Relations publics
Pour interpeller l’opinion publique sur le fait que de nombreuses personnes victimes de torture vivent en France, le Dignity Institute et Grey Paris ont imaginé une campagne audio... qui se présente comme l'album d’un groupe de rock.

Agence: Grey Paris

Fin avril et début mai, plusieurs «influenceurs parisiens» ont reçu une pochette d’album vinyle au nom de «Talking Bones». Le disque du dernier groupe de rock à la mode? Pas vraiment. À l’intérieur se cachait une radiographie médicale montrant un crâne, un os de mai, de pied ou de genou. Cassé ou non. Une note écrite les invitait alors à déposer cette radio sur une platine vinyle pour entendre les témoignages poignants d’Arta, Adnan et Fidèle, toutes ayant été victimes de tortures.

Conçue par Grey Paris pour le Dignity Institute, association internationale basée au Danemark et intervenant dans 20 pays dont la France, cette campagne de sensibilisation vise à interpeller l’opinion publique française sur le fait que 125 000 personnes, victimes de torture ou de violence politique, vivent dans l’Hexagone. «Nous nous sommes rapprochés de psychologues pour collecter des témoignages de personnes torturées. Nous n'avons toutefois pas retenu les détails les plus sordides. La problématique était de trouver le juste équilibre pour interpeller de manière forte sans rebuter le grand public», explique Thierry Astier, directeur de la création de Grey Paris.

Victimes de tortures

Ces témoignages ont ensuite été lus (en anglais) par des volontaires russes, syriens et africains, approchés par Grey Moscou et Grey Middle East. «Les victimes de tortures viennent beaucoup d’Afrique, d’Europe de l’Est ou du Moyen-Orient.

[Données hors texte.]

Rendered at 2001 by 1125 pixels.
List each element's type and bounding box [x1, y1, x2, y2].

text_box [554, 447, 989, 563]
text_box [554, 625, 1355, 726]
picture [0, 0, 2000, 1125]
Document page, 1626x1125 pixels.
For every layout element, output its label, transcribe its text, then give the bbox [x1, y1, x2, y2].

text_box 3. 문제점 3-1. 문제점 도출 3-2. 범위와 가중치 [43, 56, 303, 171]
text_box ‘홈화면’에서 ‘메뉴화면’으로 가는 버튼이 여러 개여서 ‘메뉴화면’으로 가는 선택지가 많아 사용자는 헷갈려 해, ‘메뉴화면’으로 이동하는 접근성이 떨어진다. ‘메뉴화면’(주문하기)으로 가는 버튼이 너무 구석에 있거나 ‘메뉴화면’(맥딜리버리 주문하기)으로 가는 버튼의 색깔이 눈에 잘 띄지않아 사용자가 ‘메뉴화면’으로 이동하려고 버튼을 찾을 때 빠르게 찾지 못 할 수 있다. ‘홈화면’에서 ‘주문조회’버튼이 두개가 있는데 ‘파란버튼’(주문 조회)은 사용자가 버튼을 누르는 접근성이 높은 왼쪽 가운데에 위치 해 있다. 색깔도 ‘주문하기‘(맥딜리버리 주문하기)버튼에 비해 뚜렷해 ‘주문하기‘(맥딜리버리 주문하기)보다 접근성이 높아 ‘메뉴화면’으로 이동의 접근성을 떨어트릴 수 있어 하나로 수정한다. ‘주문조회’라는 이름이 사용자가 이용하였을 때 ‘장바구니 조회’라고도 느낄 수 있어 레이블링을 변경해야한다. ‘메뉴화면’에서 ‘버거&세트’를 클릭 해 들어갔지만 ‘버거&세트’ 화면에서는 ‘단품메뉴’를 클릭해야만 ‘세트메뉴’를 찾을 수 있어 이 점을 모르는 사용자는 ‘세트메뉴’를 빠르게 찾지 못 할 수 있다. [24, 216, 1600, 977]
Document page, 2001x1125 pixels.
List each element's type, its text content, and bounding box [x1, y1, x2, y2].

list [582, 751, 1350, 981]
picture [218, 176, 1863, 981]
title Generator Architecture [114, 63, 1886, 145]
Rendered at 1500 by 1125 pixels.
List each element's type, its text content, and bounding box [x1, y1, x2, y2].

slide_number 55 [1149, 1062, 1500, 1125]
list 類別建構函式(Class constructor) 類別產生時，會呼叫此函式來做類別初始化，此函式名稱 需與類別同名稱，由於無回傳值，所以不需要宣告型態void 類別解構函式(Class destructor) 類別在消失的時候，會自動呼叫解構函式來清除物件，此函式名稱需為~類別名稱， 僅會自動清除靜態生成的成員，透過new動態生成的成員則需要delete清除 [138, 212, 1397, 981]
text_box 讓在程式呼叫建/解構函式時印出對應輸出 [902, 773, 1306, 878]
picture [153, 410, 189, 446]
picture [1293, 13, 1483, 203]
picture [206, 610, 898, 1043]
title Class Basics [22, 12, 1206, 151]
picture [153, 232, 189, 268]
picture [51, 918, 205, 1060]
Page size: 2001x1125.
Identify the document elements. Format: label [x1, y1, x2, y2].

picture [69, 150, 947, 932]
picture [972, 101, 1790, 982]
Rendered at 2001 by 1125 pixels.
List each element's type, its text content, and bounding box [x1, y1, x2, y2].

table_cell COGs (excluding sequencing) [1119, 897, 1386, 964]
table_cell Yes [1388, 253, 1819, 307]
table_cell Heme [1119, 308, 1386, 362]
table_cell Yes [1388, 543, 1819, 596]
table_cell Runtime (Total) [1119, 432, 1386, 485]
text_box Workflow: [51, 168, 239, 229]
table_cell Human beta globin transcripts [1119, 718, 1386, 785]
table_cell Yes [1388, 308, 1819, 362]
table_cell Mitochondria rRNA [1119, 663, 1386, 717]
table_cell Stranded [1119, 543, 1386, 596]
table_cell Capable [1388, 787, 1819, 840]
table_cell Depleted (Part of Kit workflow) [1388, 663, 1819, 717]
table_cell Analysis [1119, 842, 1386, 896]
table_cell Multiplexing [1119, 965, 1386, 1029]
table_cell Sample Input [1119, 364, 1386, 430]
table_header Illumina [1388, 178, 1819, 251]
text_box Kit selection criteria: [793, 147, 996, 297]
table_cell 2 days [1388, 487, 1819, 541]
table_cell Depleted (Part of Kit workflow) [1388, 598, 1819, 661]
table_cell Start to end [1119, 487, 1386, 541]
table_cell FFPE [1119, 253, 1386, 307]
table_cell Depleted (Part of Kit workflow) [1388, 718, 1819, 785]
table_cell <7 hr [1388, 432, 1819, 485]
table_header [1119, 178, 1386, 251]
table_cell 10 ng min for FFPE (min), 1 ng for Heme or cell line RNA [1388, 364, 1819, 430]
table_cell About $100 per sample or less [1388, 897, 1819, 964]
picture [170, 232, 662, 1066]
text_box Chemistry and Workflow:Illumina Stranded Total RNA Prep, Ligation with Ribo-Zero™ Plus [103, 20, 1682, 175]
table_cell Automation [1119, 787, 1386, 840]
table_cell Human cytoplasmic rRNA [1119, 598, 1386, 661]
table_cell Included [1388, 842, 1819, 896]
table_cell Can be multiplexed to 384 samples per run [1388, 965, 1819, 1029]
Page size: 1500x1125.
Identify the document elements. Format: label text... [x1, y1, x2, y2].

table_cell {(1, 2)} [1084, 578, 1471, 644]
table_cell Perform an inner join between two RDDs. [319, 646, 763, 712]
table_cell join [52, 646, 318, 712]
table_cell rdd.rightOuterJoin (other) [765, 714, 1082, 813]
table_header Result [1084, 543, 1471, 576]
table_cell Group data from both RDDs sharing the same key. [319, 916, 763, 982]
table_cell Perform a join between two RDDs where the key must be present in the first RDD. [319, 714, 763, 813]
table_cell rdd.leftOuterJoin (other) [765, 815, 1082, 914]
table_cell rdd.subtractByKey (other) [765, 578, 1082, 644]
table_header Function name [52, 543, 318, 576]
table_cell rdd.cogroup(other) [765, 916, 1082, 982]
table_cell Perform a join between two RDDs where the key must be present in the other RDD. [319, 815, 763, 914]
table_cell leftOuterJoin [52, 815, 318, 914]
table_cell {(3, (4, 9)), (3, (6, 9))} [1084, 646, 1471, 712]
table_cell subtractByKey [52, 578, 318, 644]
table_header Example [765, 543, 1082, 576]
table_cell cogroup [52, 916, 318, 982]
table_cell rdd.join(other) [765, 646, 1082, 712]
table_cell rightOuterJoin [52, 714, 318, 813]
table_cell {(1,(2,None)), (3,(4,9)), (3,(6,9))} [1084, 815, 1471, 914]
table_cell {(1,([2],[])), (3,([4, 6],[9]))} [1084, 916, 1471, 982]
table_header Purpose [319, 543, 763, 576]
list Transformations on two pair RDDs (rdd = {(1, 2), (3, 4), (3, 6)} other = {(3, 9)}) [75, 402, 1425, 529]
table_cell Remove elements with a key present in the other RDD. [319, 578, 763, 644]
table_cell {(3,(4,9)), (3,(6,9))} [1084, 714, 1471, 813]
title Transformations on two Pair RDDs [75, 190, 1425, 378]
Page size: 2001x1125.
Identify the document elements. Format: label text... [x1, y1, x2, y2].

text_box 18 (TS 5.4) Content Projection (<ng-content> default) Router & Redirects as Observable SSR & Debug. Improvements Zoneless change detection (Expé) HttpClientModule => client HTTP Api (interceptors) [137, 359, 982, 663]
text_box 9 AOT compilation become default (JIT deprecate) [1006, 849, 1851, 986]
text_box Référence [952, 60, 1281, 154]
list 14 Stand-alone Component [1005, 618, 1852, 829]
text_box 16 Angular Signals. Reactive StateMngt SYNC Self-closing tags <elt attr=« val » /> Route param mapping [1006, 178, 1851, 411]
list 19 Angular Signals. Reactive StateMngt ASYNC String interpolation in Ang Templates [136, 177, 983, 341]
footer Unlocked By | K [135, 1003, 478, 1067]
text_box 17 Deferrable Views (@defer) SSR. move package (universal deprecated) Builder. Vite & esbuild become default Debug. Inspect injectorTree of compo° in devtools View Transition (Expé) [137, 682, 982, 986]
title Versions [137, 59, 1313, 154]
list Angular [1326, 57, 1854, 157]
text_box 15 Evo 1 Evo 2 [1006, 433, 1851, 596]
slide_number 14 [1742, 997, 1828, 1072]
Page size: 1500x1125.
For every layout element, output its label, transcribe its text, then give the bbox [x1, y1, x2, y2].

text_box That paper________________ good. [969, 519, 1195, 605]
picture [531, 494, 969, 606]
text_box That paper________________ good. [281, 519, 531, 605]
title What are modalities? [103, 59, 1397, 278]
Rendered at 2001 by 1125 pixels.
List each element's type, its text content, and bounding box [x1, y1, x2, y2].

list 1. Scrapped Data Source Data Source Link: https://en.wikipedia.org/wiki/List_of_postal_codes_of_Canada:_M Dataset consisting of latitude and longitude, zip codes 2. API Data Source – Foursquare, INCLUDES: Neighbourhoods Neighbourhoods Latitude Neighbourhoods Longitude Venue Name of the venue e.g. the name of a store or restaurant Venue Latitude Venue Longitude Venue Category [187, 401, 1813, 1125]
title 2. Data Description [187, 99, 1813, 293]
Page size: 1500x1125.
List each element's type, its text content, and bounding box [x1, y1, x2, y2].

Nous voulions être au plus proche de la vérité avec des lecteurs issus également de ces régions», continue Thierry Astier.

Si l’agence a d’abord voulu graver ces témoignages sur de fausses radios dessinées sur des vinyles, elle a finalement préféré utiliser de vraies radios médicales. Las, plus personne ne maîtrisait cette technique!

Après de nombreuses recherches, l’agence a finalement appris que ce processus avait déjà été utilisé dans les années 1950 par les Russes… pour importer du rock’n’roll américain alors que Staline en interdisait l’écoute! «Nous nous sommes alors rapprochés de plusieurs collectionneurs pour essayer de retrouver une machine de cette époque. Nous avons mis six mois à trouver Lathecuts, une petite société américaine basée en Arizona, qui en a une», raconte Thierry Astier.

Témoignages gravés

Mais le processus de gravure a été long à mettre en place, car le matériau utilisé pour les radios des années 1950 n'a rien à voir avec celui d'aujourd’hui. Après plusieurs essais et tâtonnements, une solution a tout de même réussi à graver les témoignages audio sur des radiographies. Au total, une quinzaine d’objets ont été produits pour un coût d’environ 60 dollars l’exemplaire. D’autres devraient être gravés prochainement.

En effet, la campagne «Talking Bones» n’est pour l’instant diffusée qu’en France. Mais elle devrait être déployée dans d’autres pays européens dans les prochaines semaines, notamment au Danemark, où l’écoute des disques sera proposée en direct à l’occasion d’un événement organisé par le Dignity Institute autour de ce sujet sensible. Les radiographies n'ont pas fini de nous livrer leurs secrets!